3. シンプルなデータ・シンプルなクエリ
Webアプリケーションではデータモデルが複雑ではないので、 シンプルであることが大切。 シンプルだからそれぞれの処理を内部で並列化するのは難しいが、 複数の処理を平行に行うことはできる。
4. 一貫性よりも可用性
RDBはデータ構造を厳密に保てる理論的な仕組みを持っているものの、 Webアプリケーションの多くに厳密な整合性は必要ないし、 それよりも使えない瞬間が発生することが問題である。
ここは今まで自分が整合性厨だったのでビビッときた。
5. 迅速な開発
Webアプリケーションは随時デプロイを行う。

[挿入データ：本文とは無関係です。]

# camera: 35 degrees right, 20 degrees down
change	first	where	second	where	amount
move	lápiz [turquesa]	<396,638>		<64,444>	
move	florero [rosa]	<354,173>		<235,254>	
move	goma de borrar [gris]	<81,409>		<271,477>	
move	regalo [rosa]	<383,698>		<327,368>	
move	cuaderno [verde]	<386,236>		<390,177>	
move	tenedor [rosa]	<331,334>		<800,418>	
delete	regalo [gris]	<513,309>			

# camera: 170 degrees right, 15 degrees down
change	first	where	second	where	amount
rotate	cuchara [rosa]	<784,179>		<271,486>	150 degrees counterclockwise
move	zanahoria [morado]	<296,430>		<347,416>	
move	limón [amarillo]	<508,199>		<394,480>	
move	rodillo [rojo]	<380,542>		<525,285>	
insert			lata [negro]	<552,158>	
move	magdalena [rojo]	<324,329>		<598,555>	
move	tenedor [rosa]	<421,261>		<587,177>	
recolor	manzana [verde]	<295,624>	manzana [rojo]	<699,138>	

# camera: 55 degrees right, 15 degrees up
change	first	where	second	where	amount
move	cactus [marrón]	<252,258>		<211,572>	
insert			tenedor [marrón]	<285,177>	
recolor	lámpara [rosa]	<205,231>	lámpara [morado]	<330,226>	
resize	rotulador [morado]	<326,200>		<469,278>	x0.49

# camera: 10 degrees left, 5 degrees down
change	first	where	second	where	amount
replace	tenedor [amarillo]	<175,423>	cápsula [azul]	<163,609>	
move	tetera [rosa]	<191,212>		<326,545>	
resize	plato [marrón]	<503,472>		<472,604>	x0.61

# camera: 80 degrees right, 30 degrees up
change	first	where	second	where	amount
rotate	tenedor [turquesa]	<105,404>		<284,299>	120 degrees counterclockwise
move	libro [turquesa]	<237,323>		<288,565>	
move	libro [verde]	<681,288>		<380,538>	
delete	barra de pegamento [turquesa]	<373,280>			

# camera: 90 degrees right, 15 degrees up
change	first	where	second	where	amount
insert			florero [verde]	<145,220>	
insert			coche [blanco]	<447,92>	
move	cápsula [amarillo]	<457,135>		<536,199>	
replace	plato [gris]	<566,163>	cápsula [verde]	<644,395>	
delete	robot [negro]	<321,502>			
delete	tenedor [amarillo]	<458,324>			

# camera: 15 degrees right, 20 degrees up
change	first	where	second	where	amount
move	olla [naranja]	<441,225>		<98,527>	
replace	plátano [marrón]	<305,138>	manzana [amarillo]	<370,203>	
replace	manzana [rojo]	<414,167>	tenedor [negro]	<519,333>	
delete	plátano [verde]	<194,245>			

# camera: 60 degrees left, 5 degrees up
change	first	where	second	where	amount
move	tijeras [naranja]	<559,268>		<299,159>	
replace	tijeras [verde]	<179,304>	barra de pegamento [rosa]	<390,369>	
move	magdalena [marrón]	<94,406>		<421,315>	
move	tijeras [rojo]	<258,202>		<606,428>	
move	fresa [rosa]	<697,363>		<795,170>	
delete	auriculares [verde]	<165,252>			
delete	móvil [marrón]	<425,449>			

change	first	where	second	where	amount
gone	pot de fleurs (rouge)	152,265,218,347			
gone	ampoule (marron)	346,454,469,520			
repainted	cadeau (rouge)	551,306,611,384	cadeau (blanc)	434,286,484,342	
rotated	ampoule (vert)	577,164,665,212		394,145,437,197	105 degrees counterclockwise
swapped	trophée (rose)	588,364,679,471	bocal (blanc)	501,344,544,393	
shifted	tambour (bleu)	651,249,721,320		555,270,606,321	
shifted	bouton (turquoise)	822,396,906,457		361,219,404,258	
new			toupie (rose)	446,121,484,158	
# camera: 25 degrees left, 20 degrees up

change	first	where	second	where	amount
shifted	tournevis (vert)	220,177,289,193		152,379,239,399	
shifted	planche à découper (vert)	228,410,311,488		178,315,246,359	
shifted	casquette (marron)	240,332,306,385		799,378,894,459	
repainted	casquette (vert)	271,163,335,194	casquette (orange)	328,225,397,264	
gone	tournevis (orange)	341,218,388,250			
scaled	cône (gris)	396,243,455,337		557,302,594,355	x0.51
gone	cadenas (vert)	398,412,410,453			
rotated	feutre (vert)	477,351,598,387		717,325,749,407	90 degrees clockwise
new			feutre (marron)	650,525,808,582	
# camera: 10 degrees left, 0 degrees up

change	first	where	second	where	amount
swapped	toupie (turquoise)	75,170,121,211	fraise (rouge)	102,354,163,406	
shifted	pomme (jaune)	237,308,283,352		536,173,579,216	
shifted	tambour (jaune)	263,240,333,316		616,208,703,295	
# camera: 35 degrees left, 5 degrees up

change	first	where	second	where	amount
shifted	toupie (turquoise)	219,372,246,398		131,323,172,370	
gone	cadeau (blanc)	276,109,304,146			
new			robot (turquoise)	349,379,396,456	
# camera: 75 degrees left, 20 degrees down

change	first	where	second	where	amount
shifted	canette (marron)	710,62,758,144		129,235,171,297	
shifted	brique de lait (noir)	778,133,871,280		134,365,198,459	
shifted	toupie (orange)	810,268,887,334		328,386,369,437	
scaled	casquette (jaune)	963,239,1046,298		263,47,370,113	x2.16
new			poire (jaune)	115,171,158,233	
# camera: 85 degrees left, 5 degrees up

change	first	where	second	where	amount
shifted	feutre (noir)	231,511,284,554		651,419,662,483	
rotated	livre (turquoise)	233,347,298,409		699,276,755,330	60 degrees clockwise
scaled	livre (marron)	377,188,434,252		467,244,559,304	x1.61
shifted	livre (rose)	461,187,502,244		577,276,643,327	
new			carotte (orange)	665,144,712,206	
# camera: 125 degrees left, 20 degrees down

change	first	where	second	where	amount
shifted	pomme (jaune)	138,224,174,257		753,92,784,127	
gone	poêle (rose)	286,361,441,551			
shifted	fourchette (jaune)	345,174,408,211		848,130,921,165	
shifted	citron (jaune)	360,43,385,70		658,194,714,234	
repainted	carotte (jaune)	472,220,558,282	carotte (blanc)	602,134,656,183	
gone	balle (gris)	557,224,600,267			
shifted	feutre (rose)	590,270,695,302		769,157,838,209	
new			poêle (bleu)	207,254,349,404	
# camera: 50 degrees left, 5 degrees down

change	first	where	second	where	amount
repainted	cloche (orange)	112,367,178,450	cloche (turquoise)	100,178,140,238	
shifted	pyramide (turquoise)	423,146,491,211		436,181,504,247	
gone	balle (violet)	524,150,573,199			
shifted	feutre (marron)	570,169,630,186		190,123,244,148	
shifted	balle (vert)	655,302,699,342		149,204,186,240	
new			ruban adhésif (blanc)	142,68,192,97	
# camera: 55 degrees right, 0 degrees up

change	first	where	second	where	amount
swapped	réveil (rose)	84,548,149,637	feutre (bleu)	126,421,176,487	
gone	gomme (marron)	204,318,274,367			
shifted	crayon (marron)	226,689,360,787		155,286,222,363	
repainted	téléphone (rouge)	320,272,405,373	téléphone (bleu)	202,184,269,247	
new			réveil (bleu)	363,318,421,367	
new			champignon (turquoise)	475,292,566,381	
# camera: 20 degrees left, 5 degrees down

1日に何度も行うこともある。 それにともなってスキーマの変更が随時行われる。
6. オンラインデプロイ
5.と同じ理由で、変更があるたびにサービスが止まってしまっては困る。
7. 開発者によるビルド
データーベースの専門家でなくアプリケーションの開発者がデータベースを設計し、変更を加え、デプロイする。 「これまでに恐ろしく優秀な開発者を何人も見てきたが、データベースをよく理解している人はほとんどいなかった」 わかる。 どうしてもパフォーマンスのことが考えられてないお粗末な設計になることが多くなる。つらい。
この項目は必要なものというよりかは、どうしてもデータベースがわからない人がデータベースを触るという 辛い現実を認識する必要がある、ということだと思う。
この章は他にもデータベースのスケールの方法だったりがわかりやすく書いてある。 たまにみたい一冊として本棚に置いておく。